Licorice Pizza – Film Review

I have always been a big sucker for a good coming of age story.

Whether it be one with a difference like Acolytes or one that is a little more traditional like Almost Famous, I always find them intriguing to watch because I feel that it is the one genre that every filmmaker can put a little bit of themselves into. After all, we were all teenagers once.

It was because of that intrigue that my interest was sparked when I discovered that director Paul Thomas Anderson was making a coming-of-age film. Anderson has been a director that I have felt to drawn to ever since I obtained a VHS copy of Boogie Nights. He has a style of filmmaking that fascinates me; a style that reminds me of the reason why I fell in love with cinema in the first place. He doesn’t go for over the top action or set pieces, instead he likes to capture the environment in which the film is set and tells a good story while he has his audience immersed within it.

His latest film, Licorice Pizza, puts his audience in a time machine and takes them back to the early 70s, to a time when kids had the freedom to dream without the pressures of social media and the likes that we endure today.

Anderson’s hero Gary, Cooper Hoffman in his acting debut, is a teenager who has made a career for himself as a child actor. From the money he has earned, he sets up a small business which sees him sell whatever fad is in fashion at that time, always seeking to jump on anything that will help make him money.

One day at school, he meets school photography assistant Alana, first-time actress Alana Haim, a woman that he says he instantly knows is the woman that he wants to marry one day. However, being older than Gary, Alana decides that she is not as eager for a relationship as he is, instead seeming to take pleasure stringing him along as she tries to advance in a number of ways both professionally and romantically. Meanwhile Gary goes from scheme to scheme doing whatever he can to try and get Alana involved so that she can be close to him.

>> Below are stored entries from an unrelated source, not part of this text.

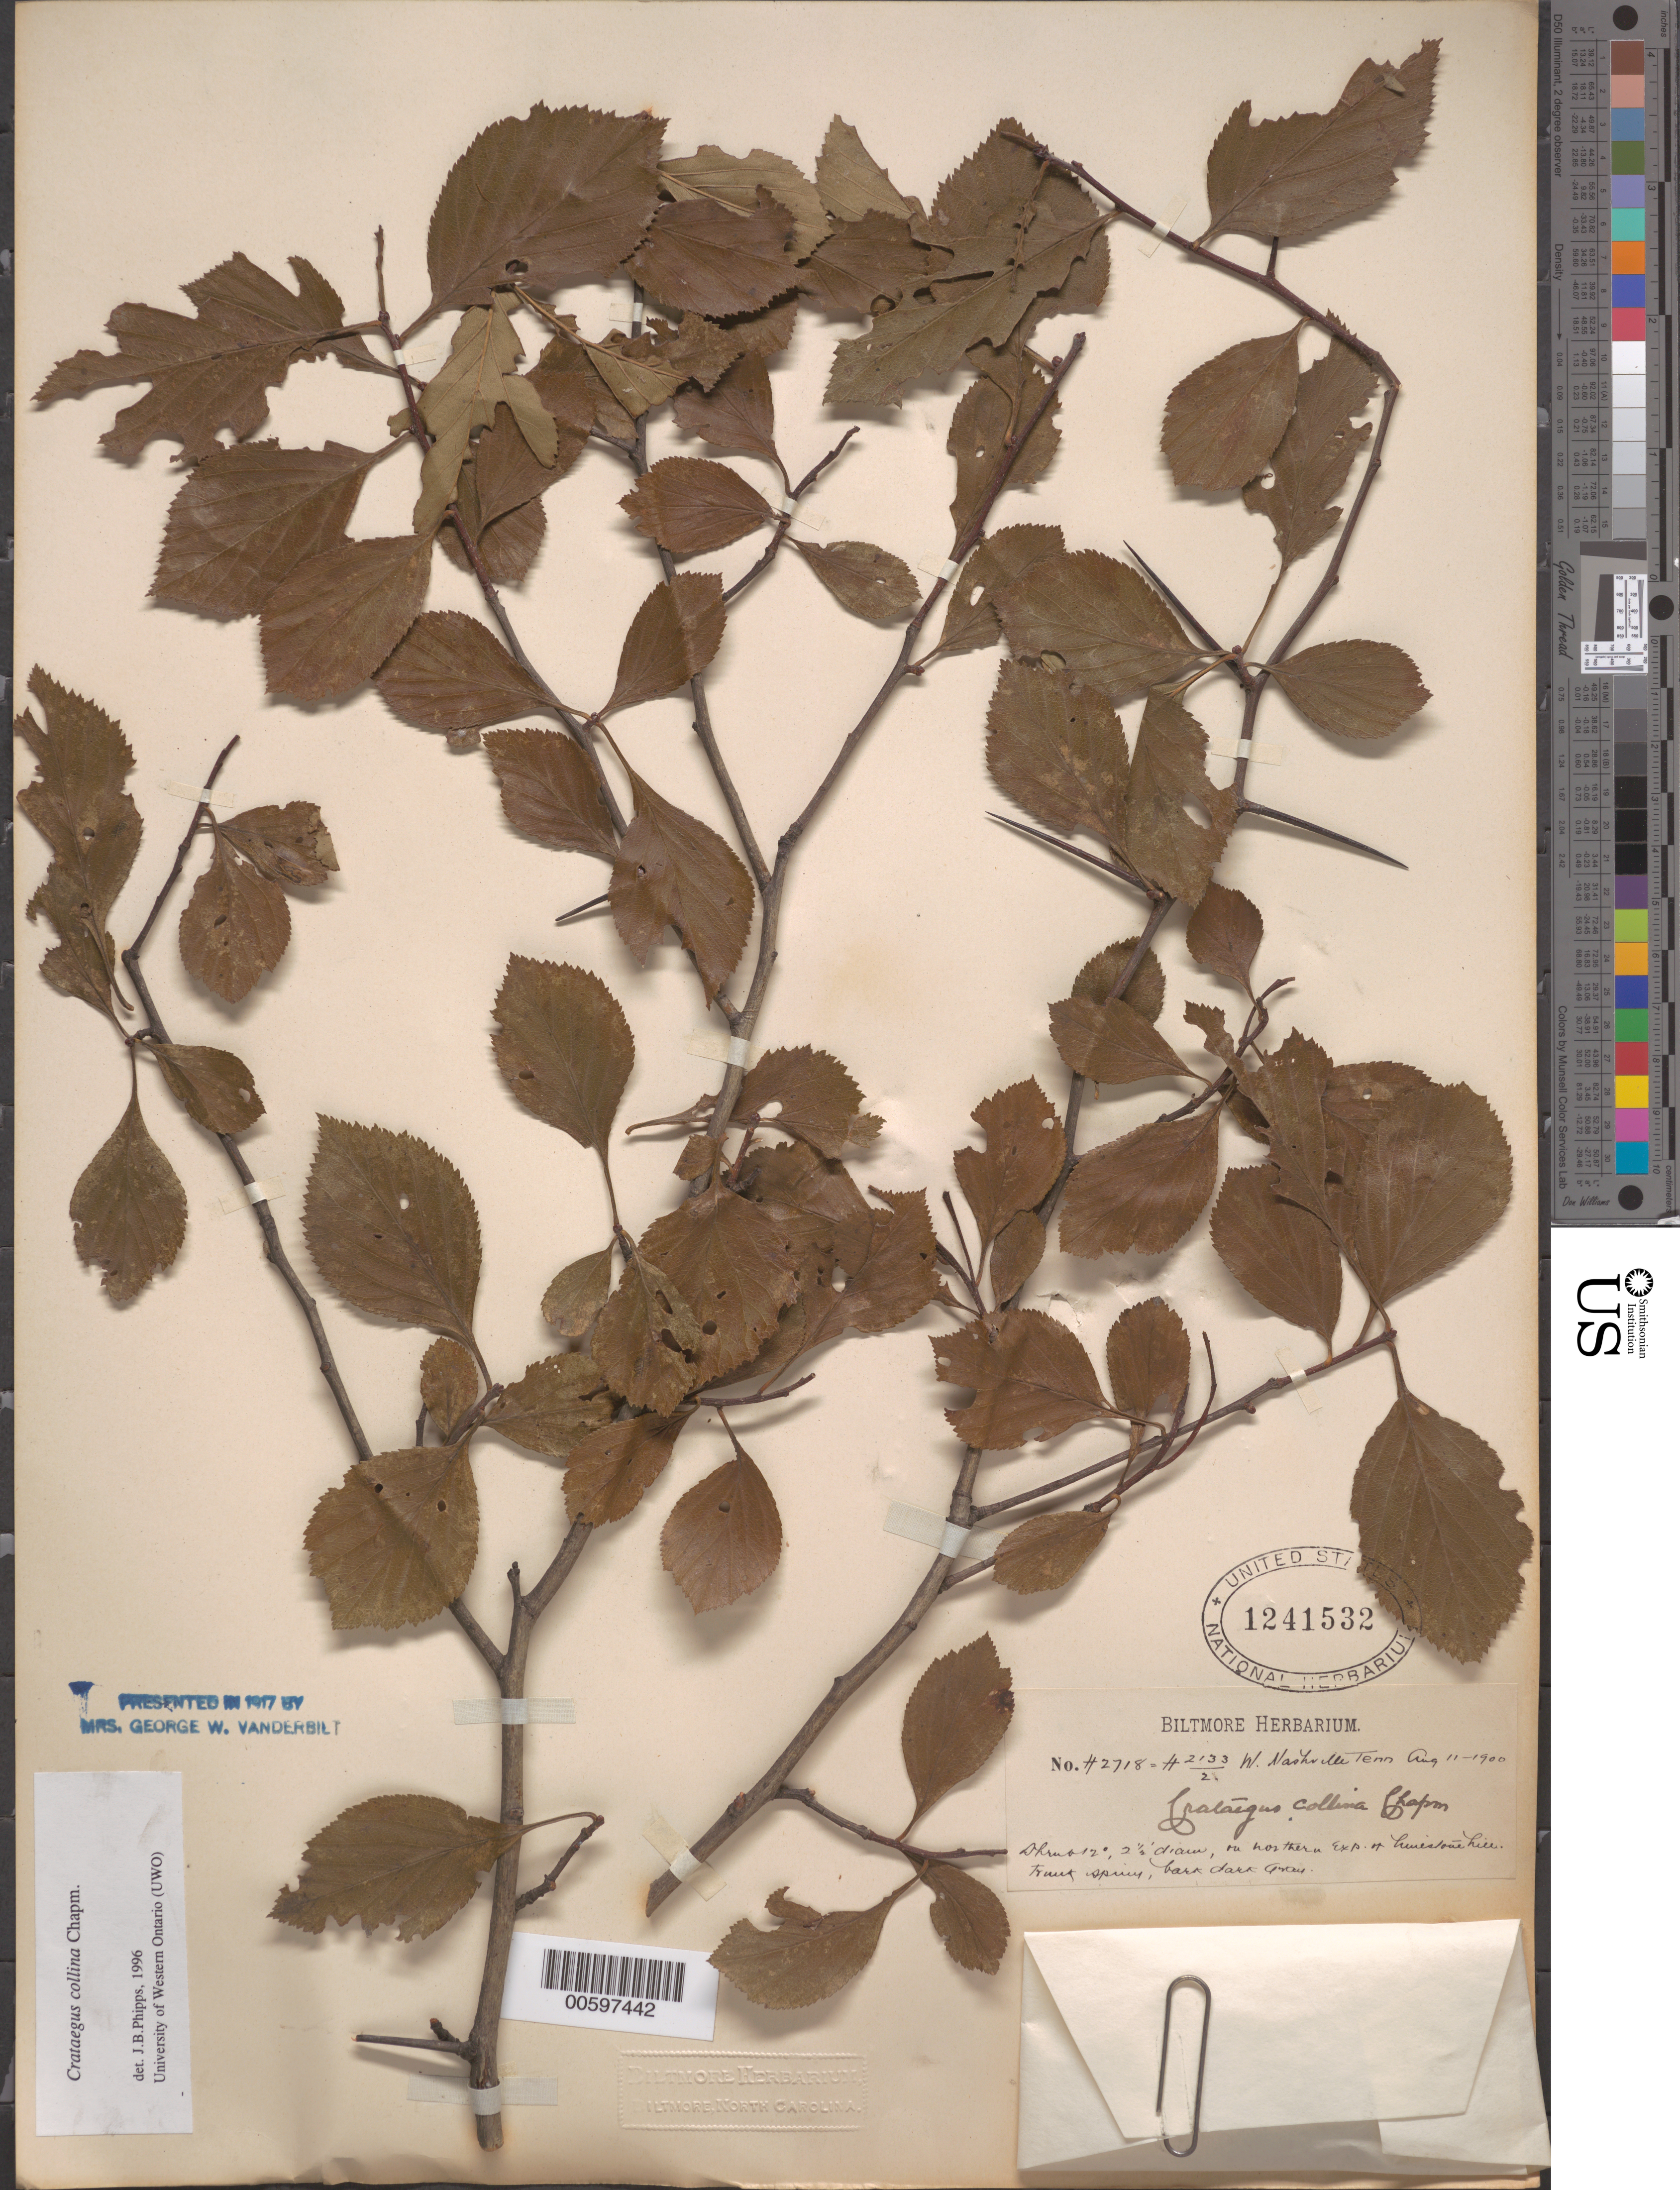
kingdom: Plantae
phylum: Tracheophyta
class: Magnoliopsida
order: Rosales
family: Rosaceae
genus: Crataegus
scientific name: Crataegus collina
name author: Chapm.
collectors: ex herb. Biltmore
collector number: H2718 = H2133/2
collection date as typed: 11 Aug 1900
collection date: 1900-08-11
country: United States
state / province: Tennessee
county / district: Davidson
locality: West Nashville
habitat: Northern exposure, limestone hill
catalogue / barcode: US 1241532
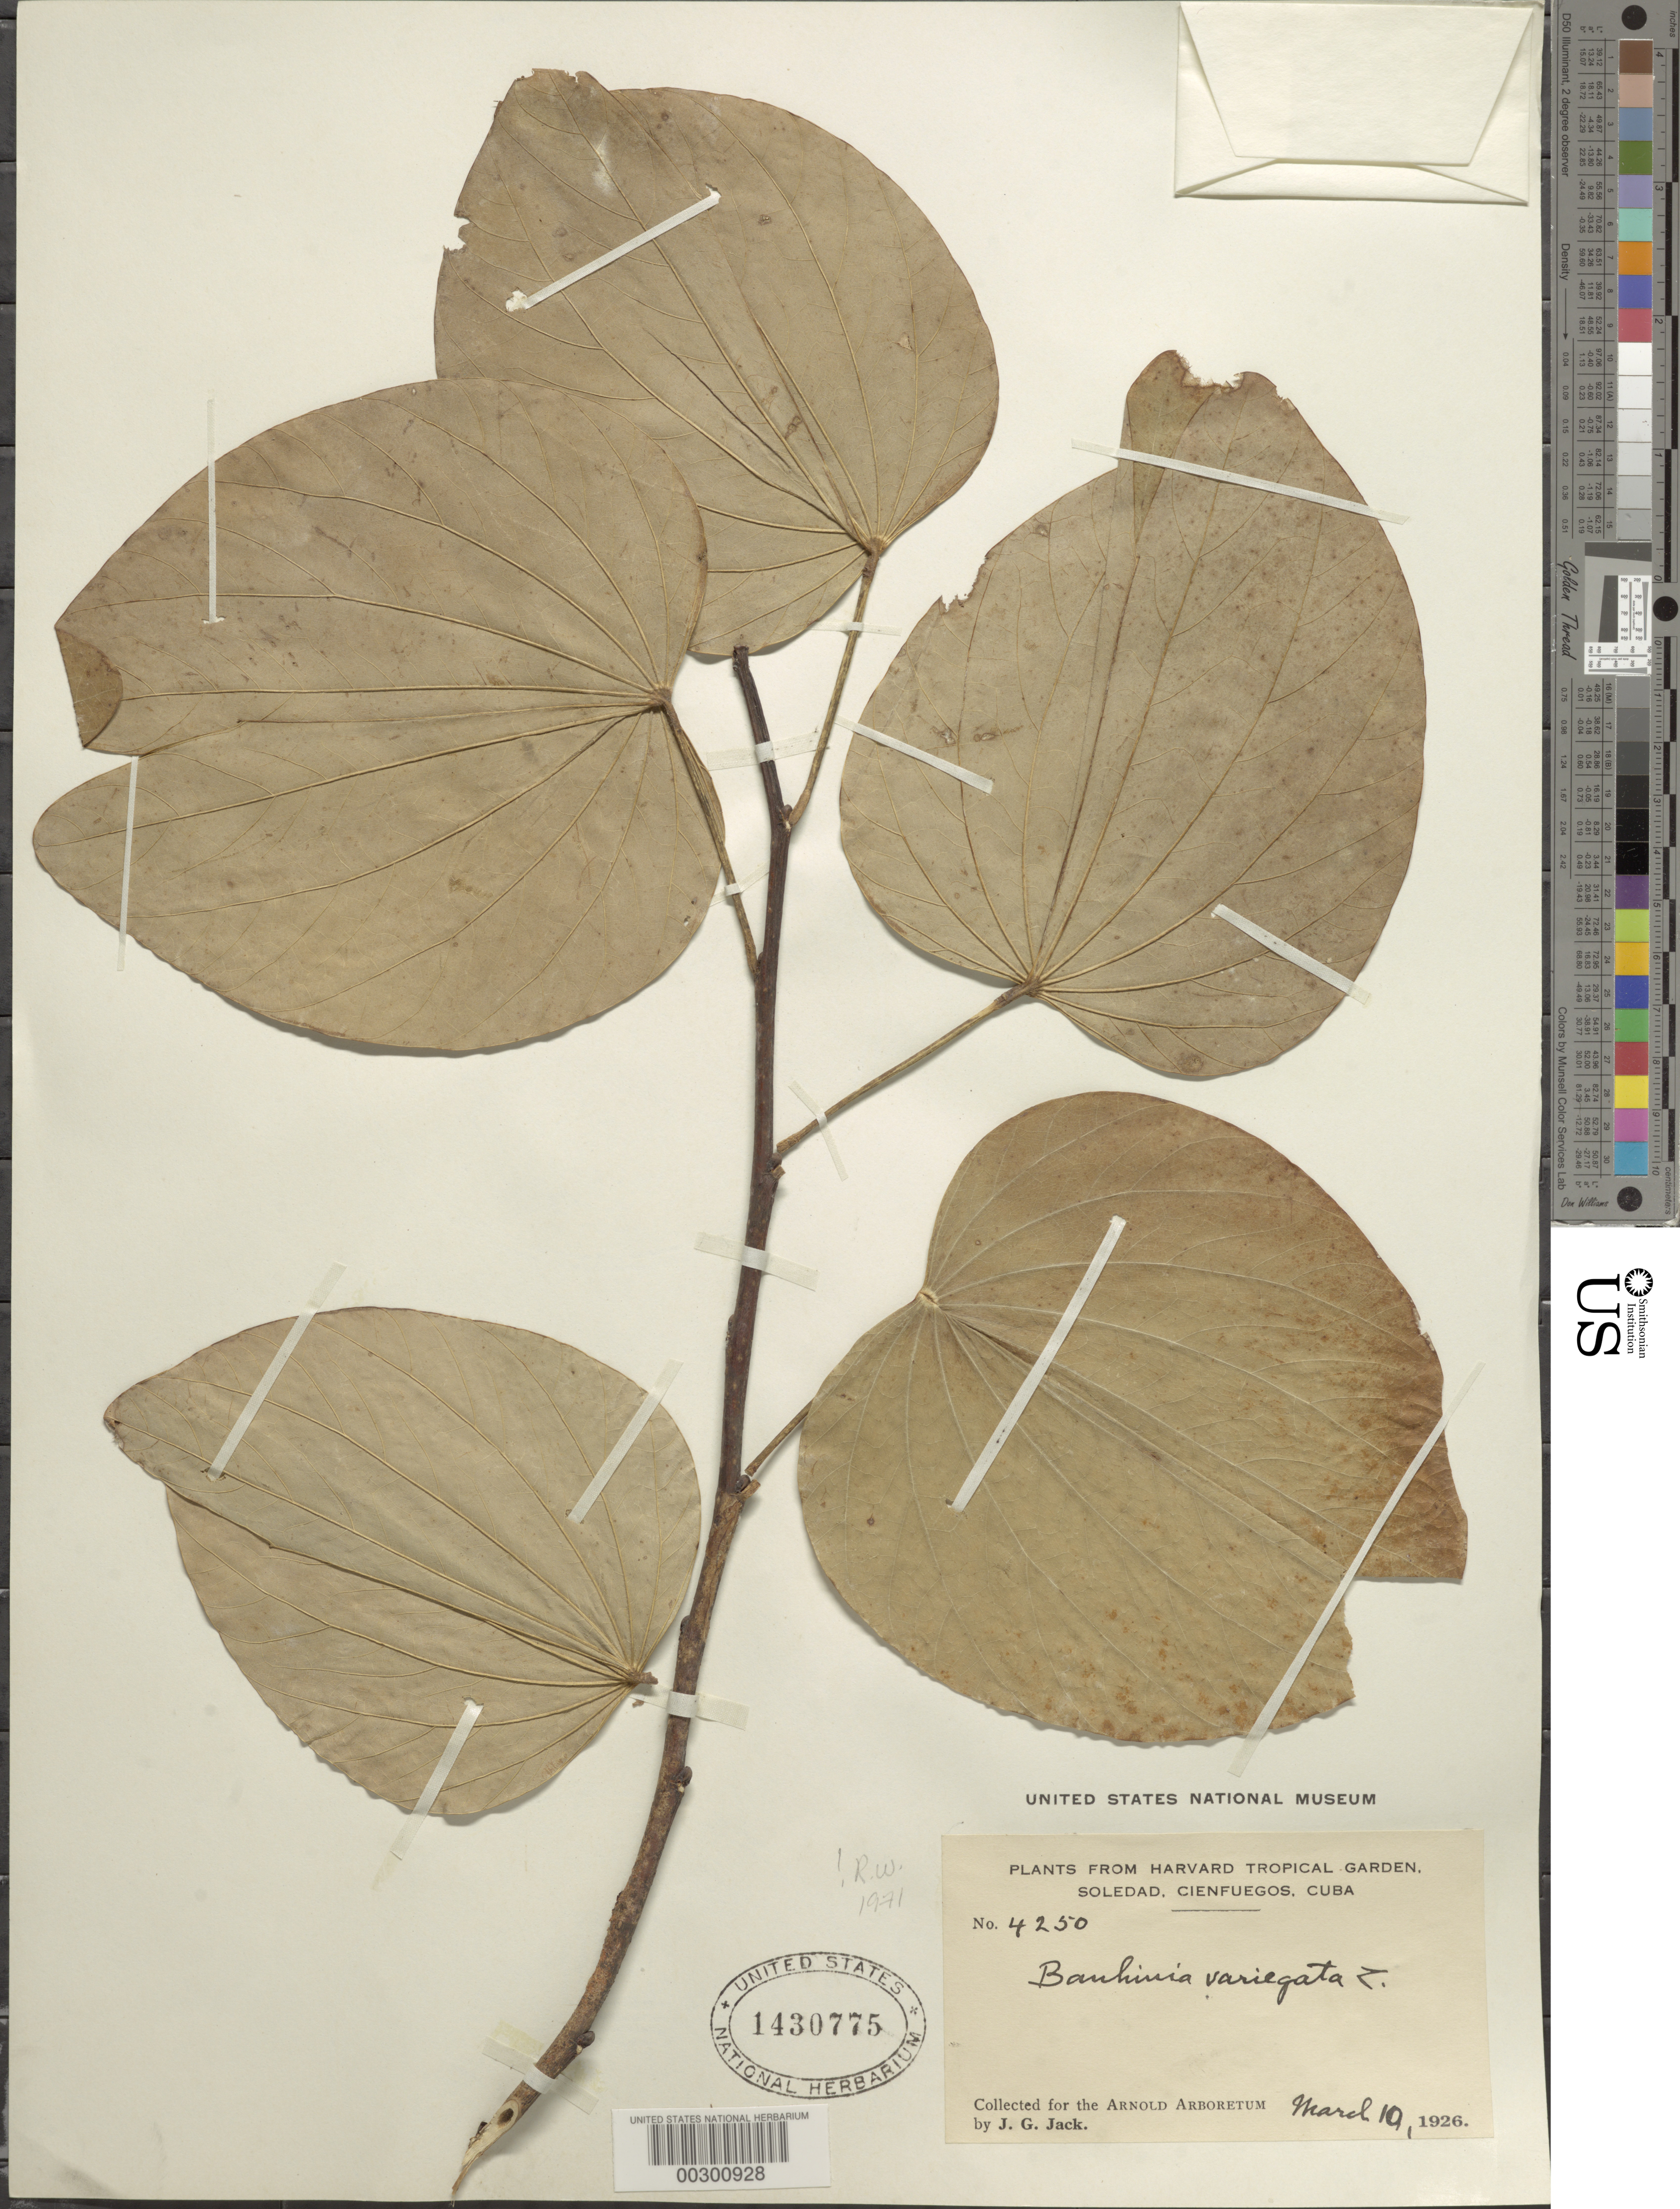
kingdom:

I can be honest and say that this is not the kind of film that the average popcorn film fan is going to enjoy. Anderson’s films rarely are. Instead, I found what he has created here appears to take on the feel of the TV show The Wonder Years mixed with the quirkiness that seems to come with Anderson’s films.

One of the thrills that I found with this film, is the fact that with Anderson’s style of filmmaking, you never really know what to expect next. One moment the characters are going along their merry way and the next, one is being arrested. With that sense of unpredictability, you can’t but at times wonder the consequences of the characters that you are being drawn closer to, especially when it seems like Alana is playing a dangerous game of flirtation with the likes of the crazy Jack Holden (Sean Penn).

Likewise, you find yourself wondering whether these guys that Alana is drawing into her life are going to one day have a problem with Gary. The suspense of this and their escapades, outweigh the anticipation on whether or not Gary and Alana will eventually get together.

Then there are the quirky characters that appear not only make the story move along but to bring a smile to your face as well. The king of them here is Bradley Cooper’s character Jon Peters, an unhinged actor who comes into Alana and Gary’s world when they deliver a waterbed to his home. Every minute that Cooper is on-screen is a scream and he steals the show with a brilliant performance.

Not to take anything from the two leads that Anderson has plucked from acting obscurity. Cooper Hoffman, the son of late actor Philip Seymour Hoffman, has the same effortless commanding performance that his father had, while singer-turned-actress Alana Haim is a natural performer. Both of which may have been unheard of before this film, but they certainly won’t be after its release.

Licorice Pizza is highly recommended for those that like a serious story with slight pieces of quirky humour throughout. It is the kind of film where you find yourself being drawn closer and closer to the characters on-screen, even though sometimes their actions may frustrate you. This is one for the true cinephile.